Is it outrageous to read through this prism – particularly since Gilles Routhier invites us to – that is, on the one hand, the denunciation quasi obsessional of those deemed too “rigid” by Pope Francis, and on the other hand many silences. For the latter, we think of the dubia of the cardinals, following Amoris lætitia, left to this day without a response, not even a simple acknowledgment of receipt; we think of the old missal which receives no title or name in the motu proprio Traditionis custodes, thus being erased from the lex orandi of the Church; or, as a last example, we think of the recent visit to Hungary (directed by Viktor Orban) which received, to everyone’s dismay and the incomprehension of many, no diplomatic status as it should have and as the most ordinary norms require.

In the same time, the necessary opening to all opinions had been advocated by the pope during both sessions of the Synod on the Family, which was not supposed to be a subject of worry for anyone since these discussions were taking place sub Petro et cum Petro. In the same way, the encyclical Fratelli tutti advocates an open and inclusive vision of relations between States, between communities or groups, between people, where no one would be excluded because all are brothers, so are we told. Lastly, on the return plane from Slovakia (Hungary being only a stopover), Francis gave a dilatory response to the question on the admission to communion of politicians favorable to abortion, the question having to do explicitly with the United States: After reaffirming abortion is a crime, the Pope declared that personally he had never denied the Eucharistic communion to anyone.
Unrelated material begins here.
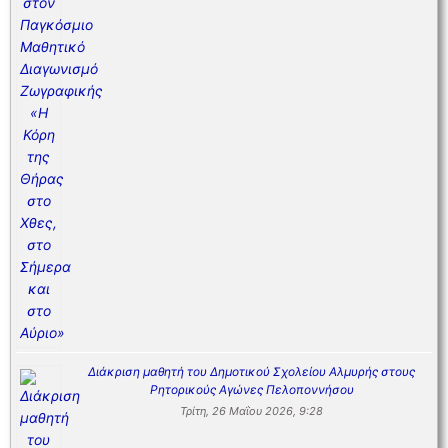
Διάκριση μαθητή του Δημοτικού Σχολείου Αλμυρής στους
Ρητορικούς Αγώνες Πελοποννήσου
Τρίτη, 26 Μαΐου 2026, 9:28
Double standards, shall we say, by means of standard classifications. It seems to us these examples indicate a new trend, one that we try here to summarize. So, it is because of their strong attachment to an objective moral doctrine, intangible in its principles and in some of its consequences; it is because of their strong attachment to a prescriptive and elaborate rite which places at its apex the sacrificial and worshiping dimensions of the Christian religion; it is because of their attachment to a vision of the national common good which feels in debt to a multi-secular heritage as much national as it is religious, it is because of these reasons that they are not awarded freedom of speech and intellectual consideration both constitutive of the debate and dialog, though so in vogue today. The reason is, as some in the Church insinuate, maybe soon to be in the open, it is they who are the obstacles to harmonious co-existence and, not what they still call sins, disorders and abuses.